Find each line in the listing below that contains the word "Внутрисуставная", and copy those lines.
[Material supplied — start]
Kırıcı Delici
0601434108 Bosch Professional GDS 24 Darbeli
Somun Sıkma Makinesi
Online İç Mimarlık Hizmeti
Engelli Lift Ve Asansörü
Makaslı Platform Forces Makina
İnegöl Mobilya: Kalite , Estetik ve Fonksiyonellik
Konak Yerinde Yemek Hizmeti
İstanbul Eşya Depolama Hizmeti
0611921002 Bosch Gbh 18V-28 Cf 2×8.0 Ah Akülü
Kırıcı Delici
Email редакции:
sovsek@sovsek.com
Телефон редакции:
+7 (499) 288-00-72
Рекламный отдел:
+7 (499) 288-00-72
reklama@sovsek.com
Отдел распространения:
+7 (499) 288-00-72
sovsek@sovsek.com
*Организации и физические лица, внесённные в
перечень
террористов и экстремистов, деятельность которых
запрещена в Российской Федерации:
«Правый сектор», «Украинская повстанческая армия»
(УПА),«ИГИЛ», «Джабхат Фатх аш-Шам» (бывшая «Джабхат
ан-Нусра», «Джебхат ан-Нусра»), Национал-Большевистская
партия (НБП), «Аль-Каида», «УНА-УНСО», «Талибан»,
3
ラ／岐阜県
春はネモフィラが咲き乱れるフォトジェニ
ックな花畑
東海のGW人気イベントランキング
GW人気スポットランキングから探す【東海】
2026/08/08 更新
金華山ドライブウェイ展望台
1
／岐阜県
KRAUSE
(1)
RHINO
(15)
[Material supplied — finish]
[Material supplied — start]
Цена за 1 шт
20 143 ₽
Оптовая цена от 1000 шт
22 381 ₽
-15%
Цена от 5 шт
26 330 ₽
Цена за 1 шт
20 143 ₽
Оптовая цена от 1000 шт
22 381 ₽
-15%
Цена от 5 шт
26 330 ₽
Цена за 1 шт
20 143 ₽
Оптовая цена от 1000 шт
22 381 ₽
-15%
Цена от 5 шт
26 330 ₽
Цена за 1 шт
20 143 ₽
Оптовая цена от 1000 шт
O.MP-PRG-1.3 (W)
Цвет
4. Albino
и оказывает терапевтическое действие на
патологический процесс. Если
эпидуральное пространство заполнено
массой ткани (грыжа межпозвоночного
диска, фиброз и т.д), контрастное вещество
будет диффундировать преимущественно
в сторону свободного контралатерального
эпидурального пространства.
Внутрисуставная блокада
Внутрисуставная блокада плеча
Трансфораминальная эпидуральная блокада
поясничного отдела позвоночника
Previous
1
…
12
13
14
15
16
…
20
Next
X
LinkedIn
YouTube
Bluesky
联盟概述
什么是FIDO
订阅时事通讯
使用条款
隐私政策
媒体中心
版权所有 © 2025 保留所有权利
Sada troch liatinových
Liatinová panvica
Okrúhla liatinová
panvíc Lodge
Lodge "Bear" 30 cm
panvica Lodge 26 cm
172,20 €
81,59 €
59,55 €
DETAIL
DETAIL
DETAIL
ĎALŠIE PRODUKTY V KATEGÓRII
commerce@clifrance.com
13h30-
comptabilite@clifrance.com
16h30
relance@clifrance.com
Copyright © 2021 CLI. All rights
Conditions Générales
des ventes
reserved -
[Material supplied — finish]
[Material supplied — start]
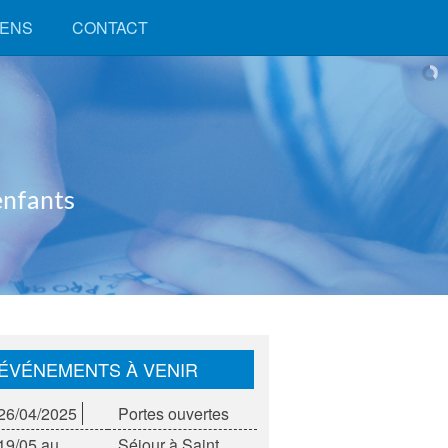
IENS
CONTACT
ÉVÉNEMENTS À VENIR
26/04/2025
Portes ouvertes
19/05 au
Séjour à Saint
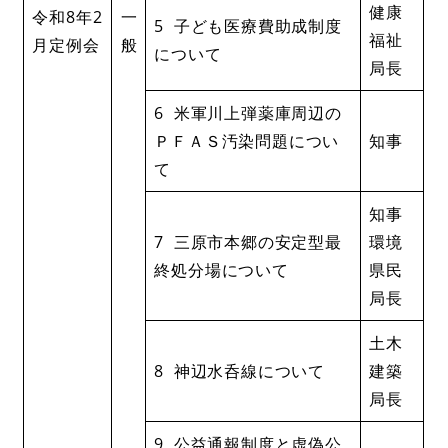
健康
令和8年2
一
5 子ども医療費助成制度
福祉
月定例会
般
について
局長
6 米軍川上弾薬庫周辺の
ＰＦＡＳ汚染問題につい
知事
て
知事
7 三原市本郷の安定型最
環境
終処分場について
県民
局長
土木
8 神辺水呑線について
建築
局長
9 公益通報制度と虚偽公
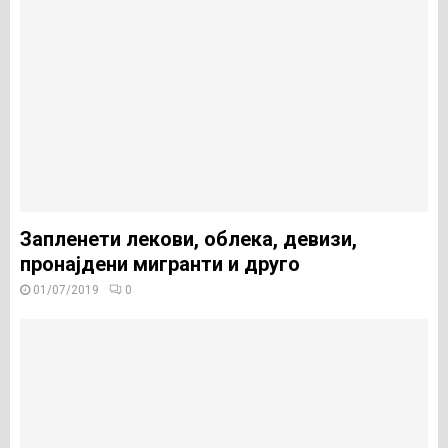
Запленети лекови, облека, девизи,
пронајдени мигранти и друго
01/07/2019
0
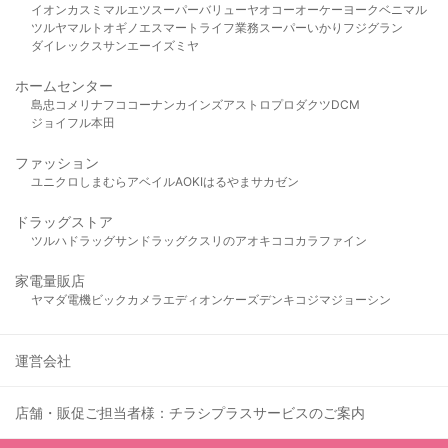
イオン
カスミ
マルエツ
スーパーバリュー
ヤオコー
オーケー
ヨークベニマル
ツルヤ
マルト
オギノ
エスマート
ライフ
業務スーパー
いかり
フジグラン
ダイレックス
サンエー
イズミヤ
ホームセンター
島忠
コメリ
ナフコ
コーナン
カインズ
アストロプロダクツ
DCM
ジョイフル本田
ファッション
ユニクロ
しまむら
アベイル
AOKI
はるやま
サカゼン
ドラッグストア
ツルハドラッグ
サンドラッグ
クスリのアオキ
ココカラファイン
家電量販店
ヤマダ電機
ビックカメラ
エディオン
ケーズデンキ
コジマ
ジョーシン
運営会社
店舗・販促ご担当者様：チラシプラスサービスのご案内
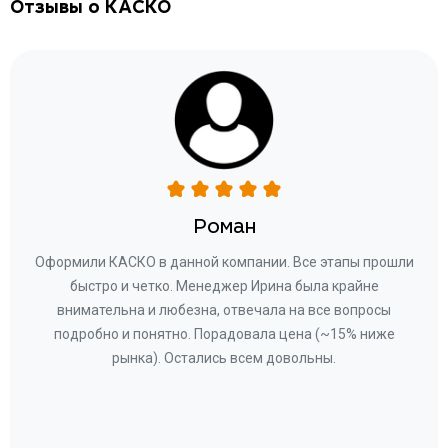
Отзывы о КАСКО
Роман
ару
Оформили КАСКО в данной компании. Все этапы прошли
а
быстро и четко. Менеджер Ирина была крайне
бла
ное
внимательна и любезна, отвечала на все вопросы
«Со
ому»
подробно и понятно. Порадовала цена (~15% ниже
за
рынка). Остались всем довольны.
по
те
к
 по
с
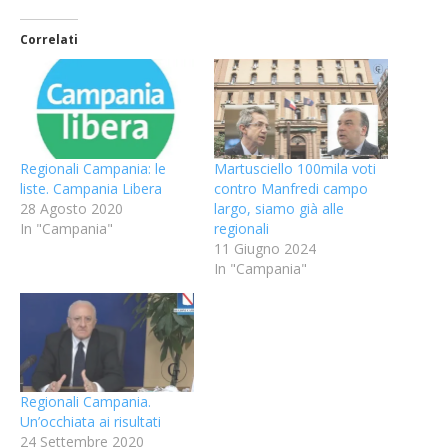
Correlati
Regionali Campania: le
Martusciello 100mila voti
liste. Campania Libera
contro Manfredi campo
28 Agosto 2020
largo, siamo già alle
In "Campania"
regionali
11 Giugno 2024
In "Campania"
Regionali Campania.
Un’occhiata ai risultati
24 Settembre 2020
[Material supplied — finish]
= Result of this task =
Внутрисуставная блокада
Внутрисуставная блокада плеча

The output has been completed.